Dans ce foisonnement de messages, on observe en creux des absences. Si les "gilets jaunes" sont peu présents parmi les auteurs de ces lignes, les autres "grands absents des cahiers, ce sont les jeunes, les moins de 30 ans", ajoute l'universitaire. "Le public type, ce sont plutôt des gens installés dans la vie active, ou à la retraite." Mais le dispositif a donné l'occasion à certains de s'exprimer pour la première fois. 

"Ces cahiers ont permis de mobiliser des personnes qui ne l'étaient pas, de donner la parole à des gens qui ne la prenaient pas et de visibiliser des parcours de vie qu'on ne racontait pas."

Marion Bendinelli, maîtresse de conférences à l'université Marie et Louis Pasteur de Besançon

à franceinfo

Ces cahiers sont-ils voués à rester des archives d'un moment politique et social historique, ou pourraient-ils trouver enfin un débouché politique ? Avant que Michel Barnier puis François Bayrou ne les évoquent, quelques parlementaires ont déjà tenté de les sortir de l'oubli en les rendant publics. C'est le cas de la députée écologiste de la Drôme Marie Pochon ou du député Liot des Vosges Stéphane Viry, qui ont chacun déposé une proposition de résolution pour publier les doléances en ligne.

En théorie, les cahiers peuvent être consultés par tout le monde, il suffit simplement de présenter sa pièce d'identité. Mais il faut se rendre aux archives départementales, ouvertes en semaine aux heures de bureau. En outre, certaines données personnelles étant protégées par la loi, le personnel des archives doit avant chaque visite préparer les documents pour masquer les données privées, un travail fastidieux.
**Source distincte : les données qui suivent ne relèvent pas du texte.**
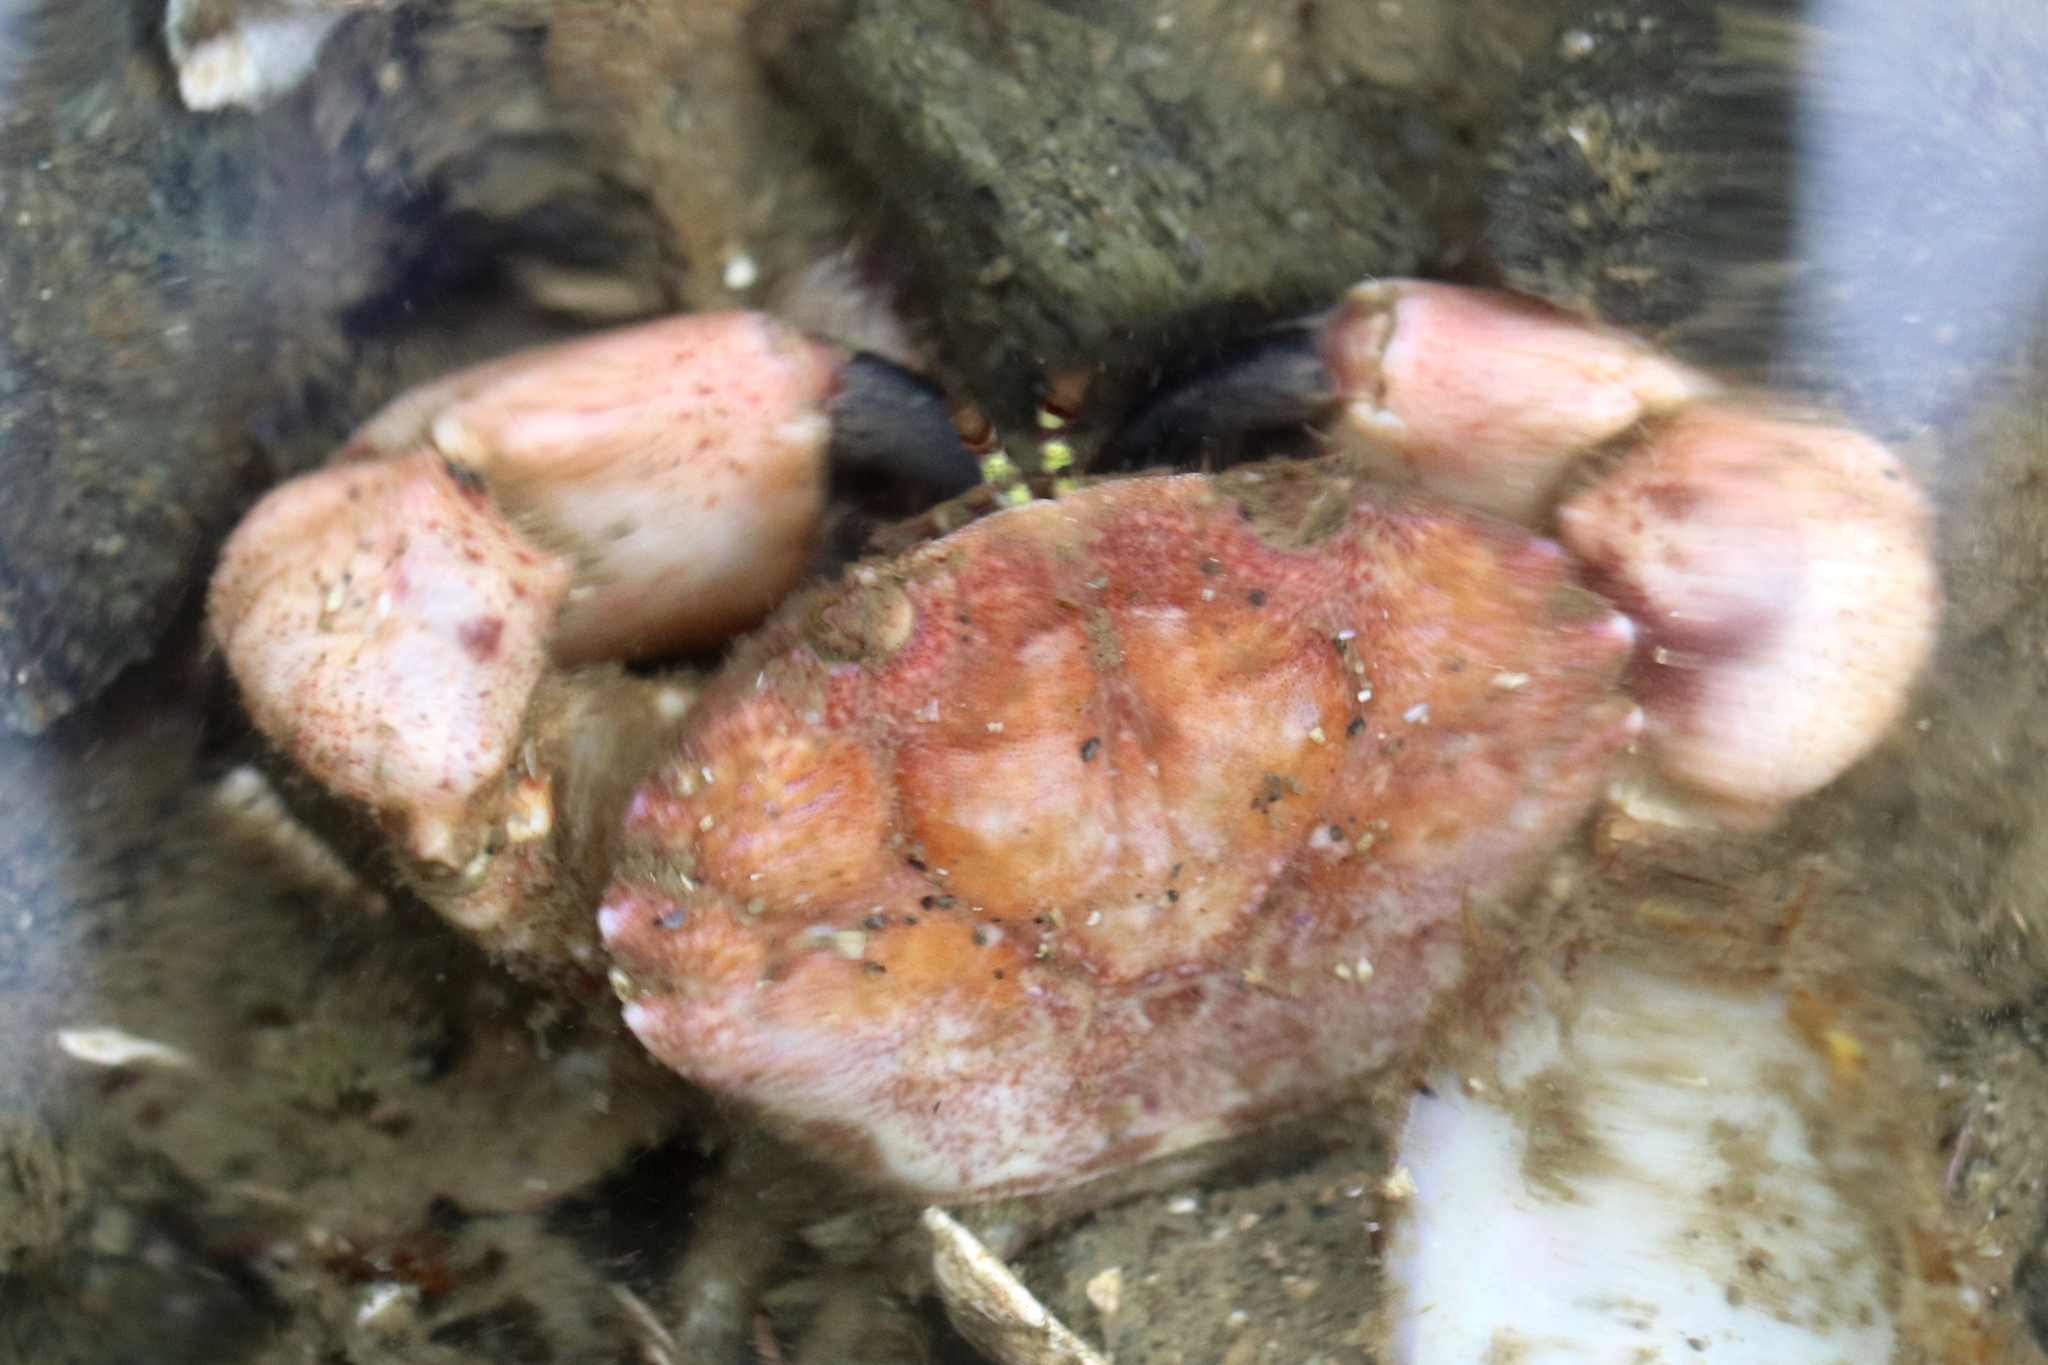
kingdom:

Quelques cahiers ont été mis en ligne par des collectifs locaux ou des associations, mais il n'existe pas encore de corpus national consultable sur internet.
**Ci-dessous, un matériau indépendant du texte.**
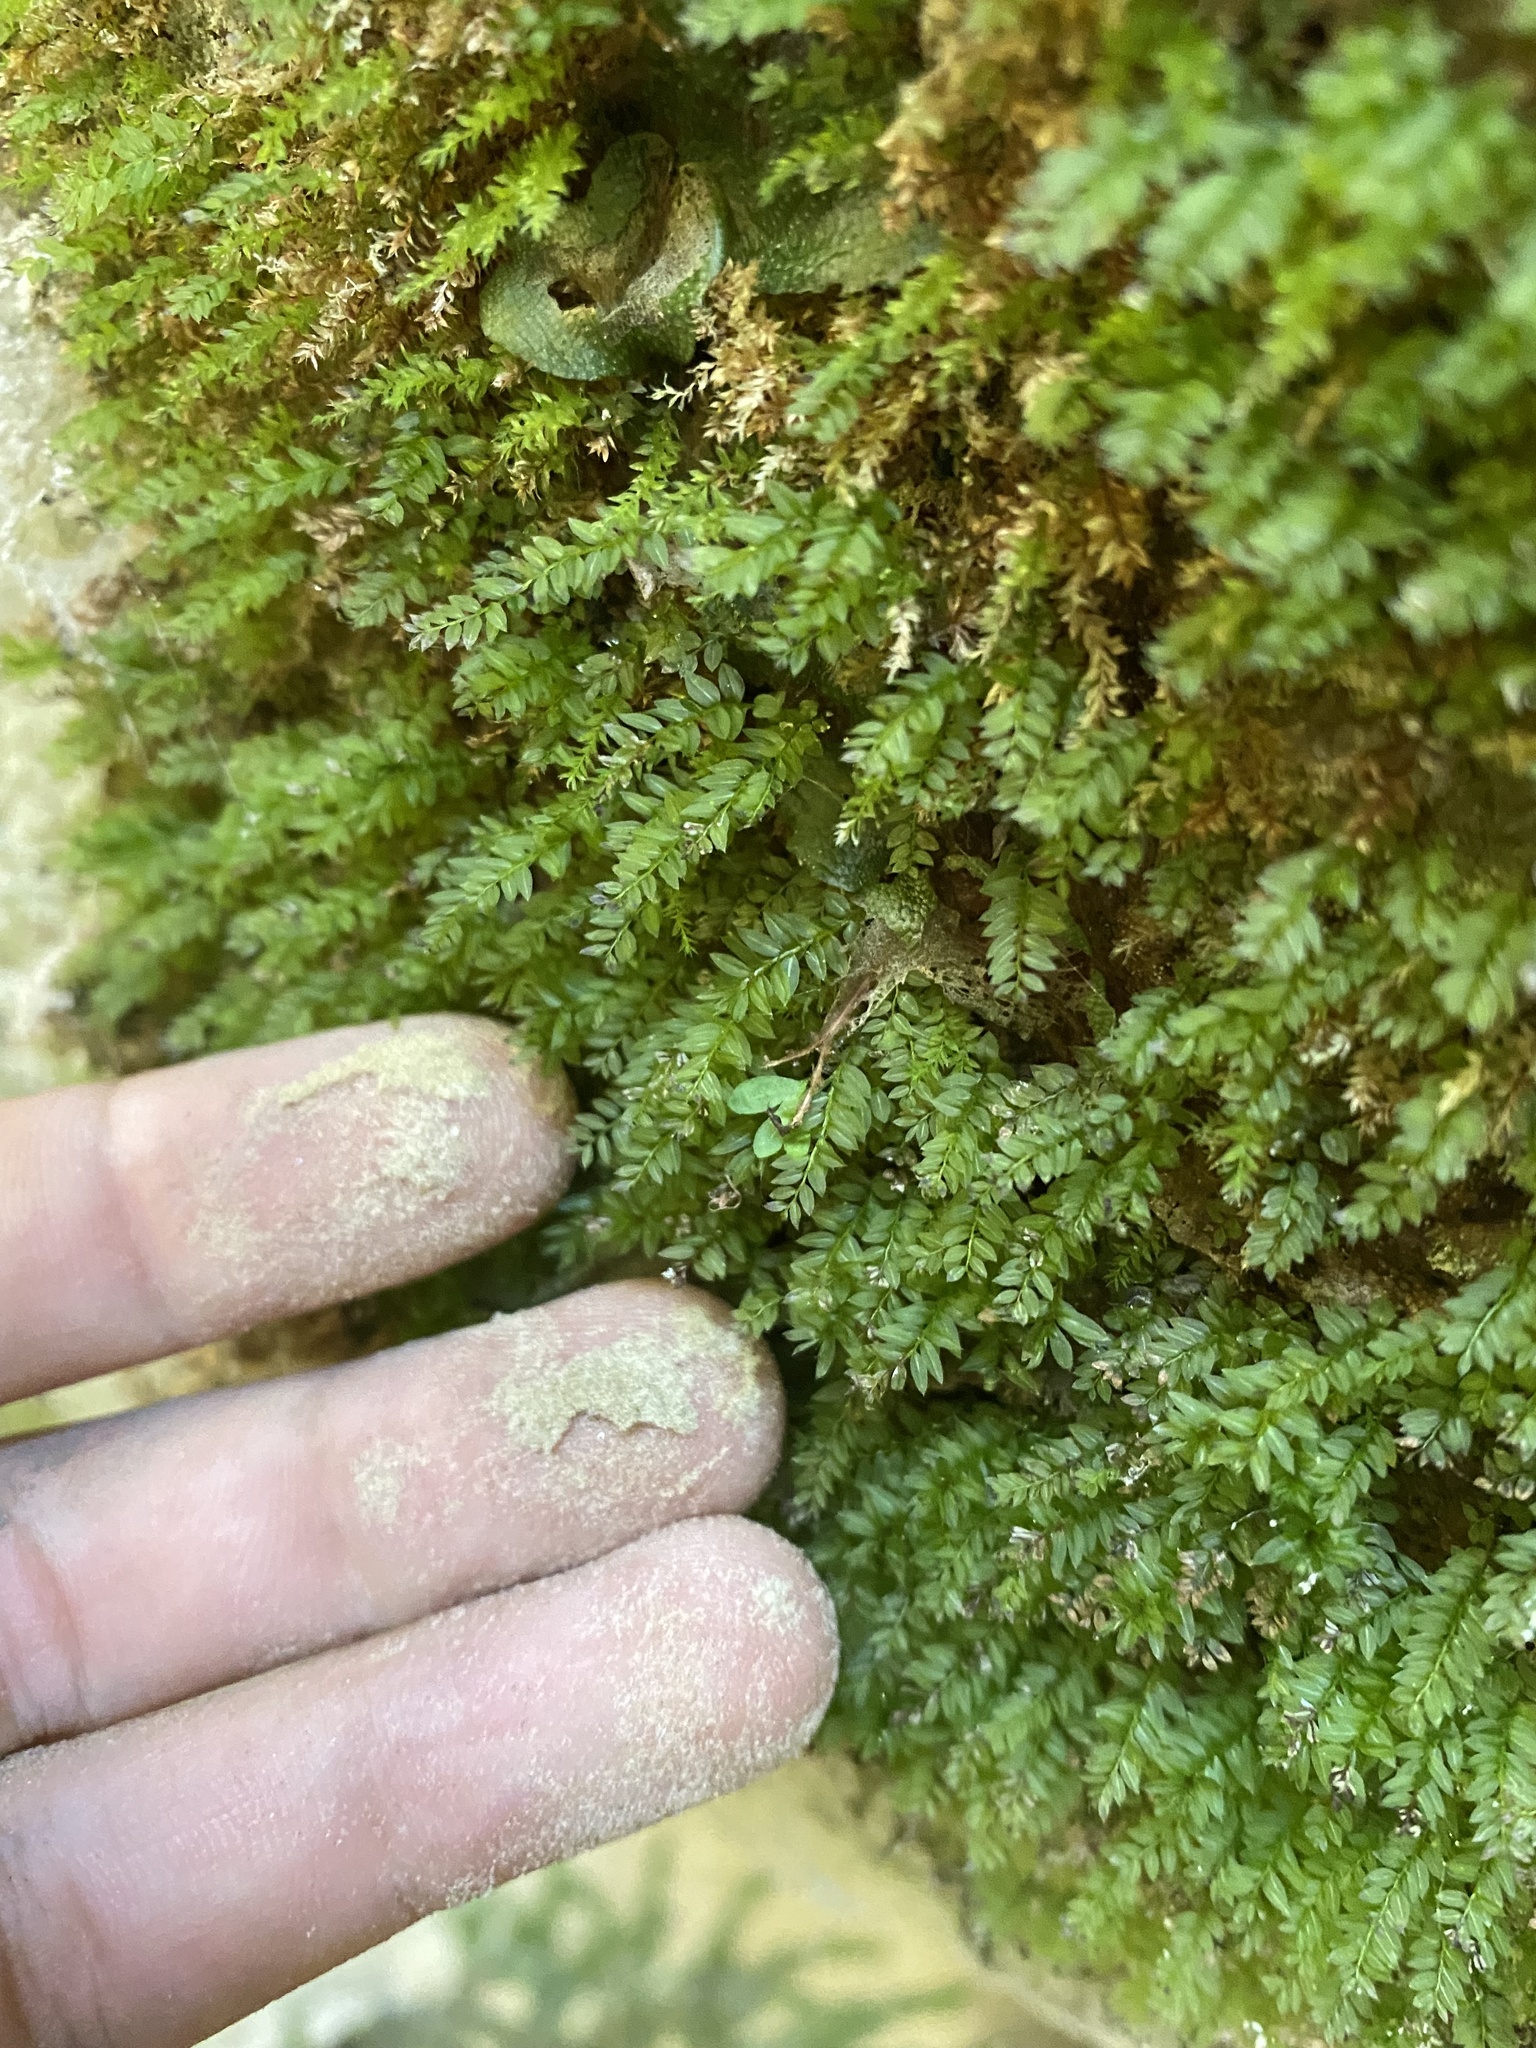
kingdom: Plantae
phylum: Bryophyta
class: Bryopsida
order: Bryales
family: Mniaceae
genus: Mnium
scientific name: Mnium stellare
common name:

"Que va devenir mon écrit ?"

Pour beaucoup d'élus, du Nouveau Front populaire jusqu'au Rassemblement national, cette étape est indispensable pour que ces milliers de cahiers ne restent pas lettres mortes. "Tout ça a fini en queue de poisson. Il faut ressortir ces cahiers et retourner devant les citoyens, assure Yvan Lubraneski, élu municipal socialiste des Molières (Essonne) et vice-président de l'Association des maires ruraux de France (AMRF). 

"Il faut leur donner des débouchés politiques, car pour beaucoup de citoyens, cela a été extrêmement décevant d'être consultés sans que rien ne change ensuite."

Yvan Lubraneski, vice-président de l'Association des maires ruraux de France

à franceinfo

"Lorsqu'ils ont écrit dans ces cahiers, beaucoup n'étaient pas dupes", souligne Manon Pengam à propos des contributeurs creusois. "Que va devenir mon écrit ? Mais qui va s'occuper de lire tout ça ?", peut-on notamment lire. En assistant à des projections publiques du documentaire Les Doléances, diffusé sur France Télévisions en 2024, l'universitaire a observé de vives réactions chez les spectateurs. "Certains disent 'J'ai participé, j'ai écrit ce que je vivais, et on ne m'a même pas lu'. Il y a de la colère et un sentiment d'humiliation, une défiance très forte vis-à-vis du pouvoir."

S'il parvient à rester assez longtemps à Matignon, François Bayrou se replongera-t-il dans les doléances des "gilets jaunes", comme il l'a annoncé le 14 janvier ? "Le Premier ministre a l'intention d'utiliser les cahiers de doléances", assure Matignon, mais la méthodologie et le calendrier ne sont pas encore fixés.